第8話

 カフェでのアルバイトは長期連休を除いて平日だけにしている。入学前に思い描いていた学生生活とは少し違って、課題やレポートの提出など毎日が忙しいからだ。家の掃除や買い物などは土日にまとめて終わらせる。忙しいなりに充実していて、これはこれで楽しい。時間が空けば、仲の良いみなみと出掛けることもある。


 人懐っこく愛嬌あいきょうのある南は、男女問わず好かれるし、羨ましいくらい誰とでもすぐに仲良くなれる。きっと他人の懐に入るのが上手いのだろう。小柄で華奢きゃしゃで、可愛らしさばかりに注目されがちだけど、見た目を保つために人知れず努力をしている姿こそが魅力的なのだと思う。私もメイクやスキンケア、アクセサリーの使い方など、南から学ぶことが多い。

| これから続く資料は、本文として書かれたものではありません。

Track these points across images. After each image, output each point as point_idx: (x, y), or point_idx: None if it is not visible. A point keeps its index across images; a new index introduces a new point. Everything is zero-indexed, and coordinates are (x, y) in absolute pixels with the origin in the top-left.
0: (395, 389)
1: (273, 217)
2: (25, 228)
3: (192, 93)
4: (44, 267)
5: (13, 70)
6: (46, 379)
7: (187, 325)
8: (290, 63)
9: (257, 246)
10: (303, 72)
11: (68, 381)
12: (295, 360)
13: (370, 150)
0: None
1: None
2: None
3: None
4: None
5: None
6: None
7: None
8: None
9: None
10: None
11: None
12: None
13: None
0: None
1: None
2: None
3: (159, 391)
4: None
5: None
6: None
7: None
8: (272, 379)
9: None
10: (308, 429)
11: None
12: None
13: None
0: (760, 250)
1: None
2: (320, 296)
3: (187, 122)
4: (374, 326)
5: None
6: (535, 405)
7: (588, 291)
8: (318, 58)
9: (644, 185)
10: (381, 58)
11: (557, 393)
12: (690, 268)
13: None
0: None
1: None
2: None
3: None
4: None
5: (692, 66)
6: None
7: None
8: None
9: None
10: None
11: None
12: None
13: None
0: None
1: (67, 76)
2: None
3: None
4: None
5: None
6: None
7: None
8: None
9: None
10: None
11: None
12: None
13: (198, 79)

 これだけ人気があるのなら、彼氏がいてもおかしくないと思うのだけど……。


「南はどんな人がタイプなの?」


「タイプ? そうねぇ……。心が強くて、自分に素直な人。あと、テンションの低い喋り方なのに大人っぽい声で、細くて長い綺麗な指をしていて、顔は中性的な人」


「ずいぶん具体的な好み……」


「テンちゃんのことだよ」


「ええっ? なんで私?」


「前に言わなかった? 『テンちゃんがもし男の子だったらよかったのに』って」


「男の子っぽく見えるってこと?」


「性別なんて関係ないよ。好みを挙げてみたら、思い当たるのがテンちゃんだったの」


「テンションの低い喋り方とか言ってなかった? 自覚はあるけど……」


「あはは。気付いてたんだ。そういうとこは男の子っぽいよね」


「そ、そう?」


「で、テンちゃんの好きなタイプは?」


 聞かれると言葉に詰まる。

 思い浮かんだのが南だったから。


「特にないけど……。南の向上心があって努力家なところは素敵だと思うな」


「ほんと? じゃあ両想いだね」


 南が嬉しそうに抱きついてくる。

 本当に男の子だったら、よかったのに……。




 今年の夏は、早い時期から暑い日が続いていた。待望の夏休みが近づくにつれて、学生たちも浮足立っていた。ここ、カフェCielシエルに集まったいつもの4人も――


「海にでも行きたいな……。ねぇ、南ちゃん一緒に行かない?」


「えー、日焼けしたくないもん。パス」


「じゃあさ、屋内プールにしよう。陽翔はるととテンちゃんも誘って、4人で行こうよ」


「そんなこと言って、本当は水着姿が見たいだけでしょ?」


「もちろん水着がメインです!」


 吉野よしの君は南のことが好きらしい。でも南に言い寄る人は多いので、受け流し方も手慣れたもの。吉野君もアピールはしているが、誘っては断られるやり取りを、楽しんでいるようにも見える。この4人は気心の知れた仲だから、少しくらいは恋の進展があっても良さそうに思えるのだけど……。


「しょうがない、陽翔と二人で行くか」


「しょうがない、付き合ってやるよ」


 結局、男子は男子との結束力が強いらしい。


 仲良し男子を横目に、南が耳打ちしてくる。

「私たちは、夏休みになったら旅行に行こうよ」


「旅行?」


「1泊くらいならいいでしょ? たまには羽根伸ばそうよ」


 それぞれの想いとは違う組み合わせになったけれど、親友同士で過ごす時間も楽しいものだ。